> Instructions for the task
Please convert the text of all the records into a Markdown table with two columns, Row and Line: one row per line, numbered in order, with blank lines left out.

> Data supplied
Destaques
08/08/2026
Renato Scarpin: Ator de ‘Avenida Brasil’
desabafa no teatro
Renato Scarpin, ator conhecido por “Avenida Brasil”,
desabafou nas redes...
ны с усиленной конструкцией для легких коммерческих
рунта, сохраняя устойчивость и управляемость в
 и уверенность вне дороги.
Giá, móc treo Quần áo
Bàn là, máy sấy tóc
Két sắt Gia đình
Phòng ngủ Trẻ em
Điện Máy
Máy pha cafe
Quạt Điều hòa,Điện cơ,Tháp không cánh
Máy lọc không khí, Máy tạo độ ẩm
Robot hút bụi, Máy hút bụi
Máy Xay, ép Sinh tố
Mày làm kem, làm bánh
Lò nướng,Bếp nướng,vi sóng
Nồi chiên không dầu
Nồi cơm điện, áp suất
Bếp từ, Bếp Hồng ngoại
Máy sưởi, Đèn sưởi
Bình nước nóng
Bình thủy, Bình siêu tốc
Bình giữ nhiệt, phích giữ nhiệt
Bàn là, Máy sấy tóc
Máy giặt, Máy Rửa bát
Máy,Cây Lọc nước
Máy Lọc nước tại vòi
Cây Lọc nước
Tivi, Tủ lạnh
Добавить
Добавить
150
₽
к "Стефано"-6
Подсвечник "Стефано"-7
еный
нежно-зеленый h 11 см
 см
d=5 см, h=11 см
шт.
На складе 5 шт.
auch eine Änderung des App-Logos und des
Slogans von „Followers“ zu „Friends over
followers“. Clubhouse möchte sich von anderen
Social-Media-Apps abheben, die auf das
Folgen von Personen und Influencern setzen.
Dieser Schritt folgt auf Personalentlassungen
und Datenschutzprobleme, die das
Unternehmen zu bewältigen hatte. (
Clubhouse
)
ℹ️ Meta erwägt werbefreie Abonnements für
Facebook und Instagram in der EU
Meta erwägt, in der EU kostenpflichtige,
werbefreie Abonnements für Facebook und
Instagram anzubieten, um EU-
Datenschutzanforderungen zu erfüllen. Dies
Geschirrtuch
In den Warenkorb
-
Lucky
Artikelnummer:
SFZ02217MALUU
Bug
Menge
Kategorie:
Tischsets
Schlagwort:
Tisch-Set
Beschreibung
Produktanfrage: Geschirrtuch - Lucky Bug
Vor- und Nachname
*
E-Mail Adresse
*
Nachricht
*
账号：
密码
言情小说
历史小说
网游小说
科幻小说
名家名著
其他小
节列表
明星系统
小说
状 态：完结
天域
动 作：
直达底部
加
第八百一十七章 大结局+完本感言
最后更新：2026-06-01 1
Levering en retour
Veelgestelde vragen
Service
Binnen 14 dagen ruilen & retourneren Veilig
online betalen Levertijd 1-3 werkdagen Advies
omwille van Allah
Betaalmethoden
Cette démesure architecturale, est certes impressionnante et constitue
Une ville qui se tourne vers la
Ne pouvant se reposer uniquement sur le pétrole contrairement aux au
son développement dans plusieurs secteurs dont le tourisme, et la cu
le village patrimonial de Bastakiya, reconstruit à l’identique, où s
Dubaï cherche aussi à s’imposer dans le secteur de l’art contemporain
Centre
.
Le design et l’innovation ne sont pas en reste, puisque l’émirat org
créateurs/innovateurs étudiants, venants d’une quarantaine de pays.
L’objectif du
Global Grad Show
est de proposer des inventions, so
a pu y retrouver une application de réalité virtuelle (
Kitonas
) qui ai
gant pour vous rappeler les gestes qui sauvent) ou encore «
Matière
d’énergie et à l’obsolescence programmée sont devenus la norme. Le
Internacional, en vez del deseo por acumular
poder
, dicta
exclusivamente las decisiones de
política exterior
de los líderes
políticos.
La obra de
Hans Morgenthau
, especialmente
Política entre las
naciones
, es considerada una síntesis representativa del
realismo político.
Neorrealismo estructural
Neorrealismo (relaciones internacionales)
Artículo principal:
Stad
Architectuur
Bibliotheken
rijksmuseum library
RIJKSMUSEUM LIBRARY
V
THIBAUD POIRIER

> Solved problem
| Row | Line |
|---|---|
| 1 | Destaques |
| 2 | 08/08/2026 |
| 3 | Renato Scarpin: Ator de ‘Avenida Brasil’ |
| 4 | desabafa no teatro |
| 5 | Renato Scarpin, ator conhecido por “Avenida Brasil”, |
| 6 | desabafou nas redes... |
| 7 | ны с усиленной конструкцией для легких коммерческих |
| 8 | рунта, сохраняя устойчивость и управляемость в |
| 9 |  и уверенность вне дороги. |
| 10 | Giá, móc treo Quần áo |
| 11 | Bàn là, máy sấy tóc |
| 12 | Két sắt Gia đình |
| 13 | Phòng ngủ Trẻ em |
| 14 | Điện Máy |
| 15 | Máy pha cafe |
| 16 | Quạt Điều hòa,Điện cơ,Tháp không cánh |
| 17 | Máy lọc không khí, Máy tạo độ ẩm |
| 18 | Robot hút bụi, Máy hút bụi |
| 19 | Máy Xay, ép Sinh tố |
| 20 | Mày làm kem, làm bánh |
| 21 | Lò nướng,Bếp nướng,vi sóng |
| 22 | Nồi chiên không dầu |
| 23 | Nồi cơm điện, áp suất |
| 24 | Bếp từ, Bếp Hồng ngoại |
| 25 | Máy sưởi, Đèn sưởi |
| 26 | Bình nước nóng |
| 27 | Bình thủy, Bình siêu tốc |
| 28 | Bình giữ nhiệt, phích giữ nhiệt |
| 29 | Bàn là, Máy sấy tóc |
| 30 | Máy giặt, Máy Rửa bát |
| 31 | Máy,Cây Lọc nước |
| 32 | Máy Lọc nước tại vòi |
| 33 | Cây Lọc nước |
| 34 | Tivi, Tủ lạnh |
| 35 | Добавить |
| 36 | Добавить |
| 37 | 150 |
| 38 | ₽ |
| 39 | к "Стефано"-6 |
| 40 | Подсвечник "Стефано"-7 |
| 41 | еный |
| 42 | нежно-зеленый h 11 см |
| 43 |  см |
| 44 | d=5 см, h=11 см |
| 45 | шт. |
| 46 | На складе 5 шт. |
| 47 | auch eine Änderung des App-Logos und des |
| 48 | Slogans von „Followers“ zu „Friends over |
| 49 | followers“. Clubhouse möchte sich von anderen |
| 50 | Social-Media-Apps abheben, die auf das |
| 51 | Folgen von Personen und Influencern setzen. |
| 52 | Dieser Schritt folgt auf Personalentlassungen |
| 53 | und Datenschutzprobleme, die das |
| 54 | Unternehmen zu bewältigen hatte. ( |
| 55 | Clubhouse |
| 56 | ) |
| 57 | ℹ️ Meta erwägt werbefreie Abonnements für |
| 58 | Facebook und Instagram in der EU |
| 59 | Meta erwägt, in der EU kostenpflichtige, |
| 60 | werbefreie Abonnements für Facebook und |
| 61 | Instagram anzubieten, um EU- |
| 62 | Datenschutzanforderungen zu erfüllen. Dies |
| 63 | Geschirrtuch |
| 64 | In den Warenkorb |
| 65 | - |
| 66 | Lucky |
| 67 | Artikelnummer: |
| 68 | SFZ02217MALUU |
| 69 | Bug |
| 70 | Menge |
| 71 | Kategorie: |
| 72 | Tischsets |
| 73 | Schlagwort: |
| 74 | Tisch-Set |
| 75 | Beschreibung |
| 76 | Produktanfrage: Geschirrtuch - Lucky Bug |
| 77 | Vor- und Nachname |
| 78 | * |
| 79 | E-Mail Adresse |
| 80 | * |
| 81 | Nachricht |
| 82 | * |
| 83 | 账号： |
| 84 | 密码 |
| 85 | 言情小说 |
| 86 | 历史小说 |
| 87 | 网游小说 |
| 88 | 科幻小说 |
| 89 | 名家名著 |
| 90 | 其他小 |
| 91 | 节列表 |
| 92 | 明星系统 |
| 93 | 小说 |
| 94 | 状 态：完结 |
| 95 | 天域 |
| 96 | 动 作： |
| 97 | 直达底部 |
| 98 | 加 |
| 99 | 第八百一十七章 大结局+完本感言 |
| 100 | 最后更新：2026-06-01 1 |
| 101 | Levering en retour |
| 102 | Veelgestelde vragen |
| 103 | Service |
| 104 | Binnen 14 dagen ruilen & retourneren Veilig |
| 105 | online betalen Levertijd 1-3 werkdagen Advies |
| 106 | omwille van Allah |
| 107 | Betaalmethoden |
| 108 | Cette démesure architecturale, est certes impressionnante et constitue |
| 109 | Une ville qui se tourne vers la |
| 110 | Ne pouvant se reposer uniquement sur le pétrole contrairement aux au |
| 111 | son développement dans plusieurs secteurs dont le tourisme, et la cu |
| 112 | le village patrimonial de Bastakiya, reconstruit à l’identique, où s |
| 113 | Dubaï cherche aussi à s’imposer dans le secteur de l’art contemporain |
| 114 | Centre |
| 115 | . |
| 116 | Le design et l’innovation ne sont pas en reste, puisque l’émirat org |
| 117 | créateurs/innovateurs étudiants, venants d’une quarantaine de pays. |
| 118 | L’objectif du |
| 119 | Global Grad Show |
| 120 | est de proposer des inventions, so |
| 121 | a pu y retrouver une application de réalité virtuelle ( |
| 122 | Kitonas |
| 123 | ) qui ai |
| 124 | gant pour vous rappeler les gestes qui sauvent) ou encore « |
| 125 | Matière |
| 126 | d’énergie et à l’obsolescence programmée sont devenus la norme. Le |
| 127 | Internacional, en vez del deseo por acumular |
| 128 | poder |
| 129 | , dicta |
| 130 | exclusivamente las decisiones de |
| 131 | política exterior |
| 132 | de los líderes |
| 133 | políticos. |
| 134 | La obra de |
| 135 | Hans Morgenthau |
| 136 | , especialmente |
| 137 | Política entre las |
| 138 | naciones |
| 139 | , es considerada una síntesis representativa del |
| 140 | realismo político. |
| 141 | Neorrealismo estructural |
| 142 | Neorrealismo (relaciones internacionales) |
| 143 | Artículo principal: |
| 144 | Stad |
| 145 | Architectuur |
| 146 | Bibliotheken |
| 147 | rijksmuseum library |
| 148 | RIJKSMUSEUM LIBRARY |
| 149 | V |
| 150 | THIBAUD POIRIER |